Welcome

Following the third year of a holiday letter comprised
of my (increasingly complex) life via a (increasingly complex) year-in-photographs, I
wondered what it would be like to join the great experiment of 365 days of photographs.
I'm not a photographer,
I'm a writer. I'm a visual thinker, and if ever there was proof that a photo is worth a
thousand words, it would be the story a photo tells me, or in this case, about me.
Follow me on this adventure, where I
learn about photography, my ability to record my life, my dedication to something (I've
never been known for doing anything everyday) in my posts. I've also discovered I'm
learning about time, the history of it, and the odd practice of recording it, measuring it,
turning it into something tangible, and I'll record these explorations in the sidebar.
As always, feel free
to say anything. My experiment is not a spectator sport.

May 25, 2009

May 25 2009 Me and My Blue Jeans

This is what I look like most of the time. This is me, in one of my inspired-work moments. This is me in the rain. This is me in my boots and my blue jeans, the significance of I explained yesterday. This is me in my front yard having just dug a drainage trench around the perimeter, in the drizzle. Then the rain came pouring down and I got to watch the water run off the sidewalk into my trench, just like it should. Tomorrow: clearing away the dirt, removing the railroad ties embedded in the ground, filling some areas with the sod I just cut, and moving river rock into the trenches as fill. Maybe. Maybe I'll do that tomorrow. Maybe I'll stay inside and write all day, or spackle the crappy drywall anchor holes in the closet, or read some magazines. This is me, in the middle of one of ten thousand projects I have going at any one time.

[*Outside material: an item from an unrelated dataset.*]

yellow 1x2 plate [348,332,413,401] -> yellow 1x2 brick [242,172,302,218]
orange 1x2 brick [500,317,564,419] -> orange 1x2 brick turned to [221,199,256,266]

I set the camera on a dirt clod on the sidewalk as much out of the rain as I could get it and set the 10 second timer. It's about time I figured out how to do that, now that there are only, what, six days left in the self-portrait month. However, I have to say that I am still remarkably self-conscious, worse so that I am not actually touching the machine taking my picture. Anything I gained from this month is being lost by the 10 second timer.